Parents called me a failure
Last night I got into a really big spat with my parents.
My mom went in my room and found my tax refund check that I haven't deposited yet. It was from a few months ago and my mom freaked out and said that they were expired. She was mad that I didn't deposit into my bank account yet. I get why she's mad, I know most people would deposit that ASAP before it expires but sometimes my best way of saving $ is by forgetting its there. I know it sounds kinda dumb but it works for me. Anywho, she told my dad and they both got mad at me. I told them that the checks had my name on them and even if they were expired it was my problem not theirs. They got even more pissed off and started yelling.

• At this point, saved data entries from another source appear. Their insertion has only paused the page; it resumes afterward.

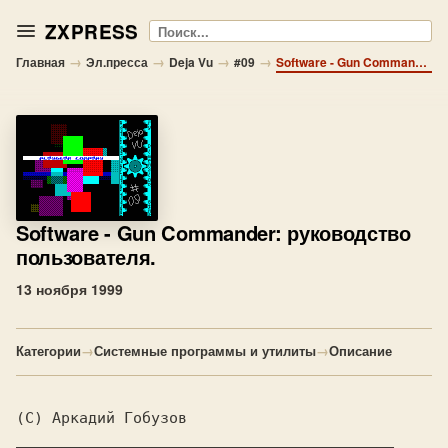
ZXPRESS
Поиск
→
→
→
→
Главная
Эл.пресса
Deja Vu
#09
Software - Gun Commander: руководство пользователя.
Software
- Gun Commander: руководство
пользователя.
13 ноября 1999
Категории
→
Системные программы и утилиты
→
Описание
(C) Аркадий Гобузов
__________________________________________
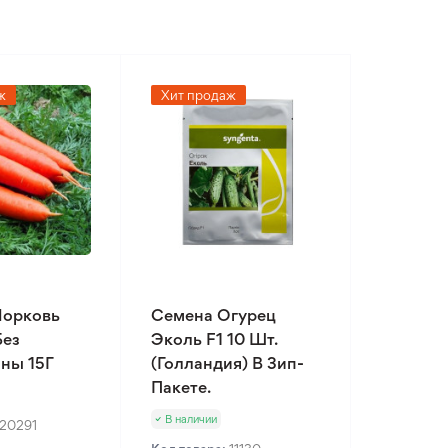
ж
Хит продаж
Морковь
Семена Огурец
Без
Эколь F1 10 Шт.
ны 15Г
(Голландия) В Зип-
Пакете.
В наличии
20291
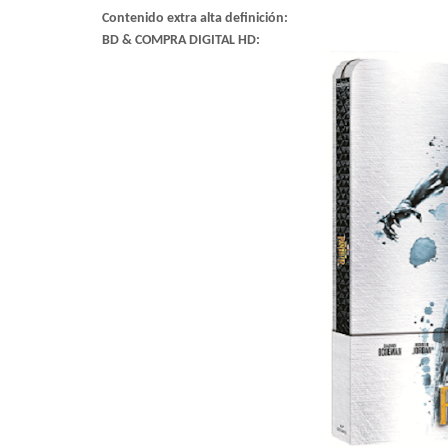
Contenido extra alta definición:
BD & COMPRA DIGITAL HD:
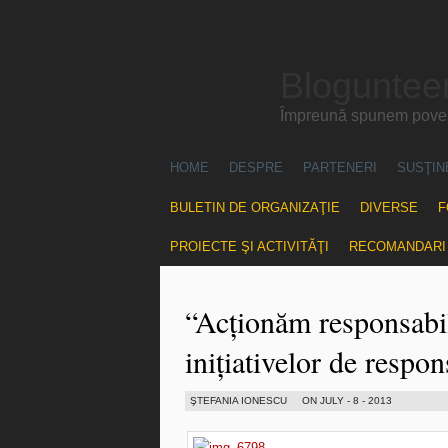
Blogunteer
Împreună spunem povest
HOME
DESPRE
PARTENERI
SUSŢIN
BULETIN DE ORGANIZAŢIE
DIVERSE
F
PROIECTE ŞI ACTIVITĂŢI
RECOMANDARI
“Acționăm responsabi
inițiativelor de respon
ŞTEFANIA IONESCU
ON JULY - 8 - 2013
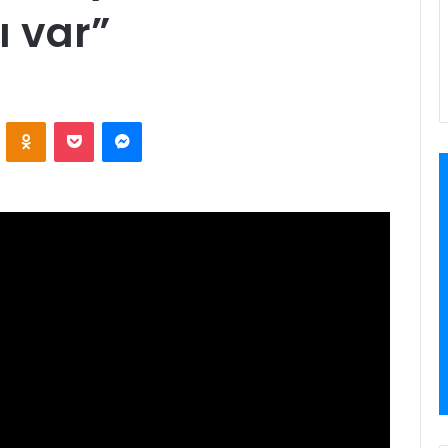
ı var”
ontakte
Odnoklassniki
Pocket
Messenger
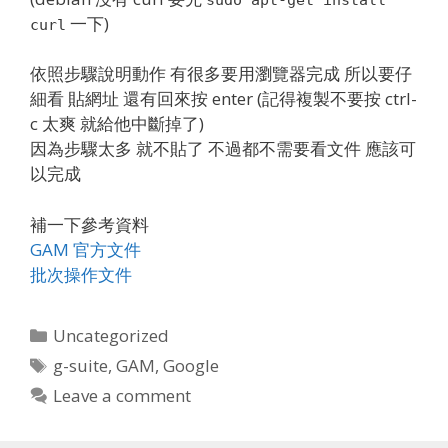
一下)
curl
依照步驟說明動作 有很多要用瀏覽器完成 所以要仔
細看 貼網址 還有回來按 enter (記得複製不要按 ctrl-
c 太爽 就給他中斷掉了)
因為步驟太多 就不貼了 不過都不需要看文件 應該可
以完成
補一下參考資料
GAM 官方文件
批次操作文件
Categories
Uncategorized
Tags
g-suite
,
GAM
,
Google
Leave a comment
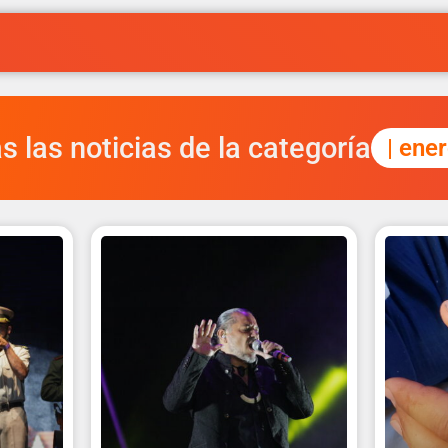
s las noticias de la categoría
| ene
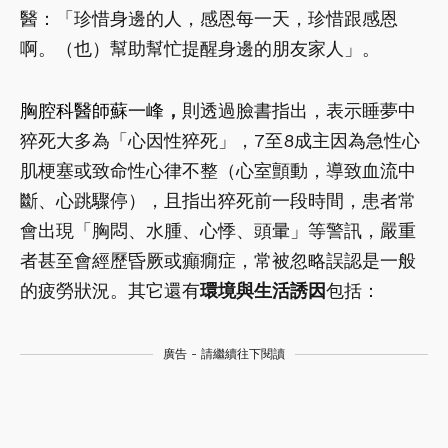
醫：「珍惜身邊的人，感恩每一天，珍惜跟感恩
啊。（也）幫助幫忙提醒身邊的朋友家人」。
胸腔科醫師蘇一峰
，
則透過臉書指出，表示睡夢中
猝死大多為「心因性猝死」，7至8成主因為急性心
肌梗塞或致命性心律不整（心室顫動，導致血流中
斷、心跳驟停），且指出猝死前一段時間，患者常
會出現「胸悶、水腫、心悸、頭暈」等警訊，嚴重
者甚至會經歷昏厥或癲癇症，常被忽略誤認是一般
的疲勞狀況。其它還有
環境與生活誘因
包括：
廣告 - 請繼續往下閱讀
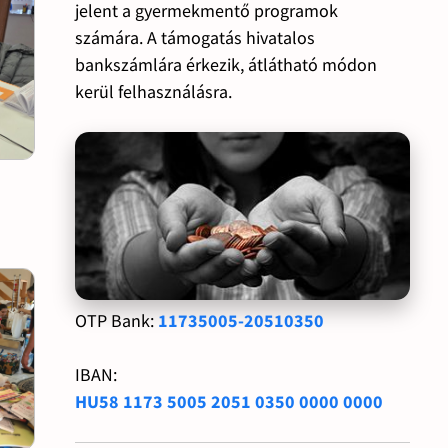
jelent a gyermekmentő programok
számára. A támogatás hivatalos
bankszámlára érkezik, átlátható módon
kerül felhasználásra.
OTP Bank:
11735005-20510350
IBAN:
HU58 1173 5005 2051 0350 0000 0000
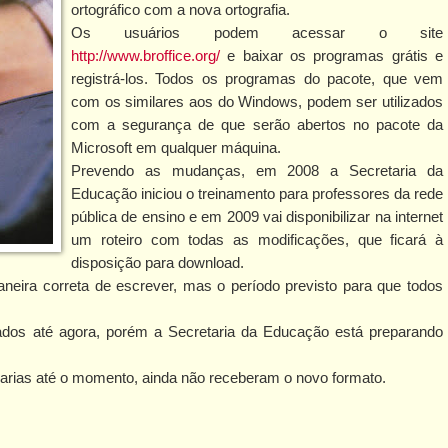
ortográfico com a nova ortografia.
Os usuários podem acessar o site
http://www.broffice.org/
e baixar os programas grátis e
registrá-los. Todos os programas do pacote, que vem
com os similares aos do Windows, podem ser utilizados
com a segurança de que serão abertos no pacote da
Microsoft em qualquer máquina.
Prevendo as mudanças, em 2008 a Secretaria da
Educação iniciou o treinamento para professores da rede
pública de ensino e em 2009 vai disponibilizar na internet
um roteiro com todas as modificações, que ficará à
disposição para download.
neira correta de escrever, mas o período previsto para que todos
nados até agora, porém a Secretaria da Educação está preparando
rarias até o momento, ainda não receberam o novo formato.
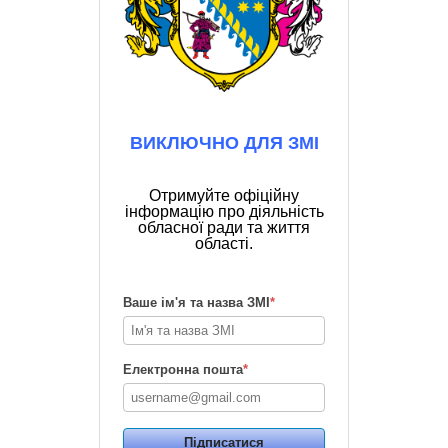
ВИКЛЮЧНО ДЛЯ ЗМІ
Отримуйте офіційну
інформацію про діяльність
обласної ради та життя
області.
Ваше ім'я та назва ЗМІ
*
Електронна пошта
*
Підписатися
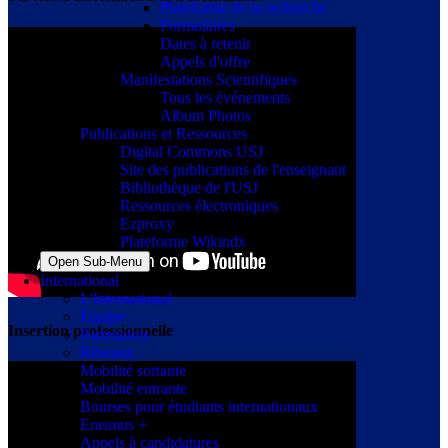
Plateforme de la recherche
Formulaires
Dates à retenir
Appels d'offre
Manifestations Scientifiques
Tous les événements
Album Photos
Publications et Ressources
Digital Commons USJ
Site des publications de l'enseignant
Bibliothèque de l'USJ
Ressources électroniques
Ezproxy
Plateforme Wikindx
Open Sub-Menu
International
L'International
Équipe
Insertion professionnelle
Partenaires
Réseaux
Mobilité sortante
Mobilité entrante
Bourses pour étudiants internationaux
Erasmus +
Appels à candidatures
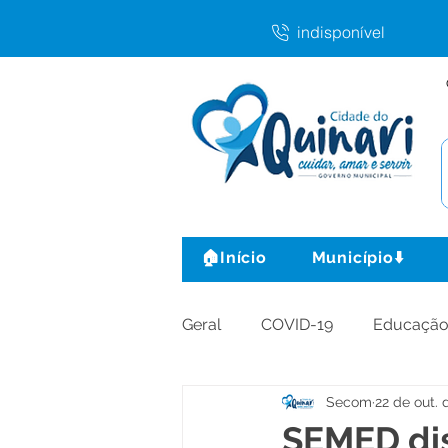
indisponível
🏠Início
Município⬇️
Geral
COVID-19
Educaçã
Secom
22 de out. 
Agricultura e Produção
C
SEMED dis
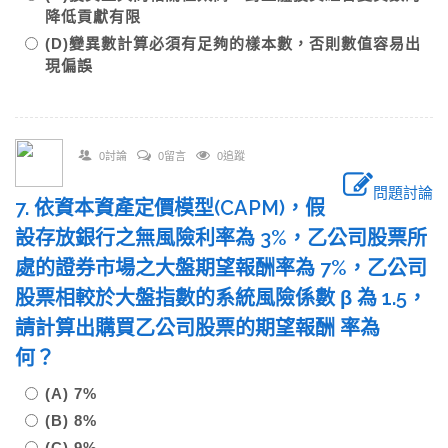
降低貢獻有限
(D)變異數計算必須有足夠的樣本數，否則數值容易出
現偏誤
0討論
0留言
0追蹤
問題討論
7. 依資本資產定價模型(CAPM)，假
設存放銀行之無風險利率為 3%，乙公司股票所
處的證券市場之大盤期望報酬率為 7%，乙公司
股票相較於大盤指數的系統風險係數 β 為 1.5，
請計算出購買乙公司股票的期望報酬 率為
何？
(A) 7%
(B) 8%
(C) 9%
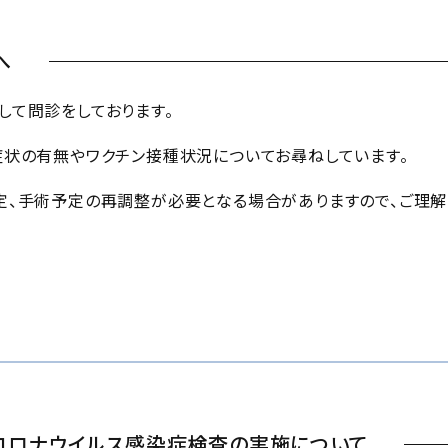
へ
して問診をしております。
症状の有無やワクチン接種状況についてお尋ねしています。
定、手術予定の再調整が必要となる場合がありますので、ご理解
コロナウイルス感染症検査の実施について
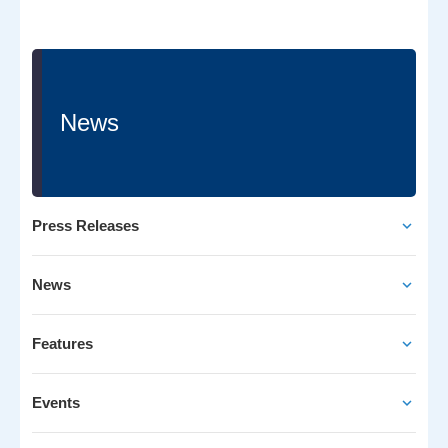
News
Press Releases
News
Features
Events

I'm 23 years old, lived on my own throughout college, but after school I moved back home with them while I get up on my own two feet. Even though for the most part they treat me like an adult there are moments when I notice they try to assert control over me like when I was a kid. This was one of those times. They started yelling telling me to leave and get out of the house. My dad told my mom to cut me off and not buy any food for me when she goes to the grocery store. My mom started yelling to my dad to take away my car so I won't have a way to get to work. Then my mom started yelling at me telling me I was a failure & that she could always tell and that I'm not going anywhere. She then questioned when I would ever move out and that I'm not wanted in their house.
It pisses me off when they get all crazy like this. When they get heated they get totally irrational and start saying anything they can to get to me...and honestly deep down it hurts my feelings. I don't want to hear that I'm not wanted where I'm living. If I had it my own way I would be living on my own but I just graduated college & I'm trying to become financially independent. It hurts when my mom says I'm a failure and she doesn't think I'll ever go anywhere in life. I don't even know why she says that because I went to college, I got a degree, and I'm working on trying to find a permanent career job. I have a full time job I love right now but I'm still temping hoping it will turn into something more. Honestly this job economy is really tough...just because one goes to college doesn't mean they are going to be able to afford their own home and land a good job right away.